**THE TASK**. Word for word, and without a single picture, repeat the entries.

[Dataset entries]
-- -- --
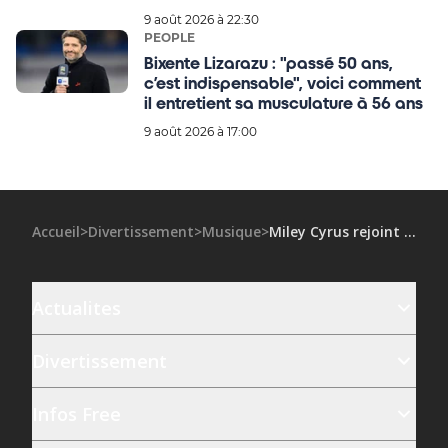
détails de leur arrestation musclée
9 août 2026 à 22:30
PEOPLE
Bixente Lizarazu : "passé 50 ans,
c’est indispensable", voici comment
il entretient sa musculature à 56 ans
9 août 2026 à 17:00
Accueil
>
Divertissement
>
Musique
>
Miley Cyrus rejoint Beyoncé en invitée surprise sur la scène du Stade de France
Actualites
Divertissement
Infos Free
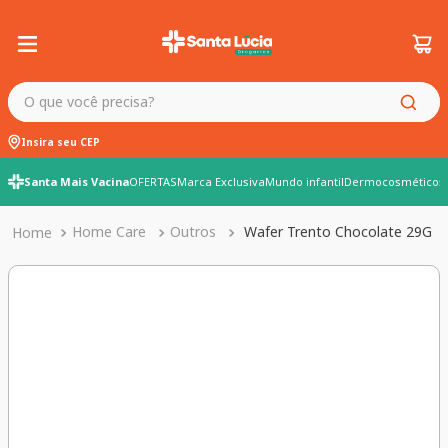
O que você precisa?
Insira seu CEP
Santa Mais Vacina
OFERTAS
Marca Exclusiva
Mundo infantil
Dermocosméticos
Home Care
Outros
Wafer Trento Chocolate 29G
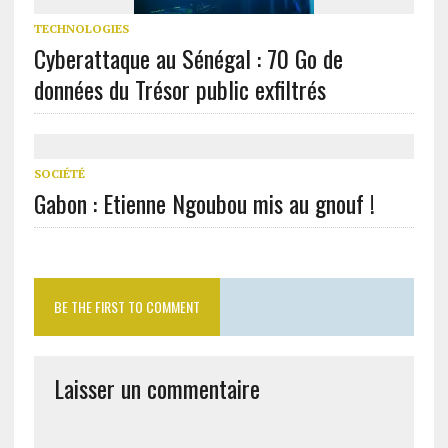
TECHNOLOGIES
Cyberattaque au Sénégal : 70 Go de
données du Trésor public exfiltrés
SOCIÉTÉ
Gabon : Etienne Ngoubou mis au gnouf !
BE THE FIRST TO COMMENT
Laisser un commentaire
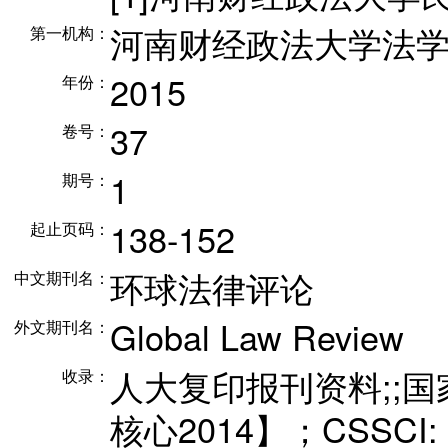
河南财经政法大学法学
第一机构：
2015
年份：
37
卷号：
1
期号：
138-152
起止页码：
环球法律评论
中文期刊名：
Global Law Review
外文期刊名：
人大复印报刊资料;;
收录：
核心2014】；CSSCI:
-- -- --
**RESULT**.
détails de leur arrestation musclée
9 août 2026 à 22:30
PEOPLE
Bixente Lizarazu : "passé 50 ans,
c’est indispensable", voici comment
il entretient sa musculature à 56 ans
9 août 2026 à 17:00
Accueil
>
Divertissement
>
Musique
>
Miley Cyrus rejoint Beyoncé en invitée surprise sur la scène du Stade de France
Actualites
Divertissement
Infos Free
O que você precisa?
Insira seu CEP
Santa Mais Vacina
OFERTAS
Marca Exclusiva
Mundo infantil
Dermocosméticos
Home Care
Outros
Wafer Trento Chocolate 29G
TECHNOLOGIES
Cyberattaque au Sénégal : 70 Go de
données du Trésor public exfiltrés
SOCIÉTÉ
Gabon : Etienne Ngoubou mis au gnouf !
BE THE FIRST TO COMMENT
Laisser un commentaire
河南财经政法大学法学
第一机构：
2015
年份：
37
卷号：
1
期号：
138-152
起止页码：
环球法律评论
中文期刊名：
Global Law Review
外文期刊名：
人大复印报刊资料;;
收录：
核心2014】；CSSCI:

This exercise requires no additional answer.